On social media Mark Harper said: “Good to meet with @andy4wm and @AndyBurnhamGM today to discuss their proposals to improve rail connections between the great cities of Birmingham and Manchester. We’ll keep in contact as they continue to set out their ideas.” 

Separately, the Department for Transport and the Mayors jointly announced a new pilot scheme for tap-in, tap-out ticketing at selected stations across the West Midlands and selected routes in Greater Manchester.

These trials will also pave the way for the future roll-out of similar technology to more stations across the North and Midlands, funded in part by £100m reallocated from HS2, enabling the further rollout of such technology in more places. 

Rail Minister Huw Merriman said: “We want to encourage more people back onto our trains, with tap-in technology meaning using our stations couldn’t be easier.

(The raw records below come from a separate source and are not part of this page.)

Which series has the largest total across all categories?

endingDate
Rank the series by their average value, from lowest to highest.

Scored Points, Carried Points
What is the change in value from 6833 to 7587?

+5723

“Our railways have a long history, but projects like these – part of the Government’s wider plans for reform – will ensure they have a bright future too.”

Andy Street

The West Midlands pilot is planned to cover 75 stations across the Transport for West Midlands (TfWM) area (including five currently under construction), and use existing ‘Swift’ smartcards, meaning passengers can travel seamlessly on local bus and tram services as well.

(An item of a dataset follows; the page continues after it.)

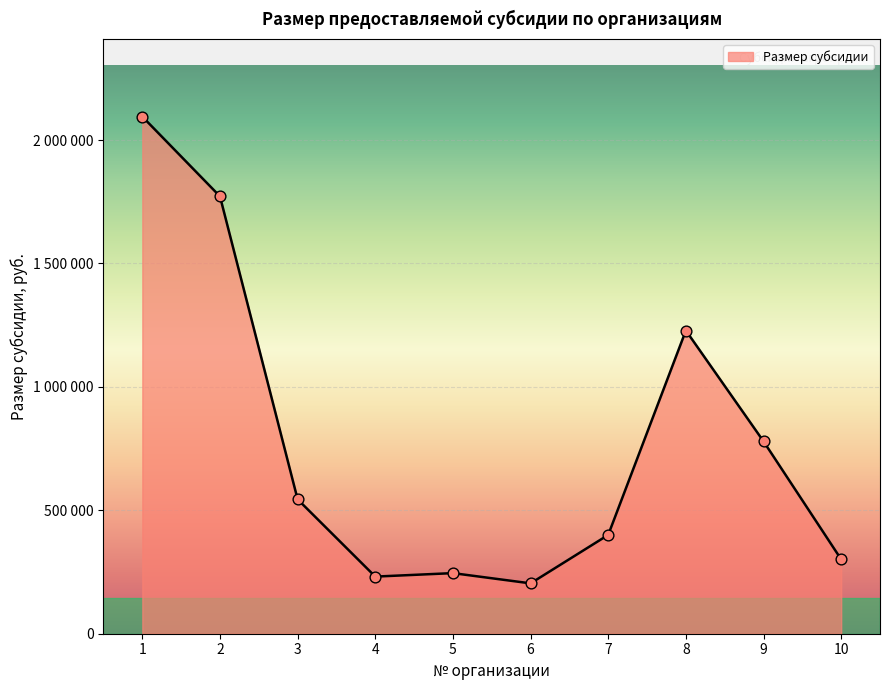

What is the ratio of the value at 2 to the value at 5?

7.2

Greater Manchester’s pilot scheme is planned to include 17 stations on the Glossop-Manchester Piccadilly and Stalybridge-Victoria lines. It will use contactless bank cards and devices, and will support the wider ambition to deliver full multi-modal fares and ticketing integration across bus, Metrolink, rail and cycle hire as part of the Bee Network by 2030.

In preparing the pilots, the Department for Transport, Great British Railways Transition Team (GBRTT) and Rail Delivery Group (RDG) have worked closely with TfWM, the West Midlands Rail Executive, Transport for Greater Manchester and train operators. Work will continue to finalise plans for the pilots ahead of launch in 2025.

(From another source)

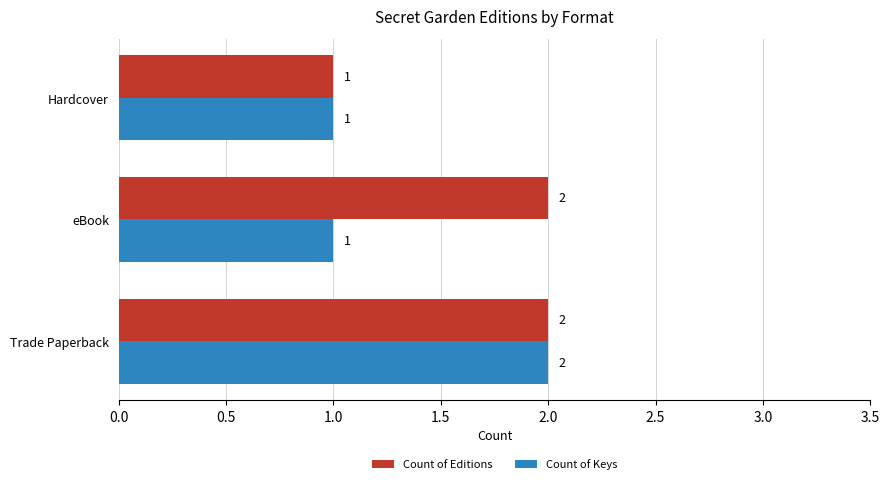

At which category is the sum across all series the highest?

Trade Paperback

Meanwhile, work being led by GBRTT on the development of new regional partnerships with Transport for West Midlands and Transport for Greater Manchester is also underway, to help more towns and cities across the country benefit from greater local decision-making on local ticketing, services and stations. Separately, the Transport Secretary and Rail Minister met with regional Mayors on Wednesday to discuss their proposals for alternative rail connections between Birmingham and Manchester.

Mayor of Greater Manchester Andy Burnham said: “We are transforming how people travel in Greater Manchester, with the aim for people to pay for journeys easily and seamlessly across buses, trams, trains and cycle hire. We look forward to progressing with these new contactless rail pilots, and working together to develop a more meaningful and accountable partnership that allows us to integrate local rail services across the city-region into the Bee Network by 2030.”

Andy Street, Mayor of the West Midlands, said: “Our Swift smartcard already enables passengers to transfer seamlessly between our various local bus operators and Metro tram services whilst guaranteeing they get best value fares.

“Now thanks to this pilot scheme, we will now add rail to our offering – making Swift truly multi-modal and bringing us much closer to a London ‘Oyster card’ style system.

“This is a practical example of how the Deeper Devolution Deal we agreed with Government is delivering tangible benefits for local people right across our region.”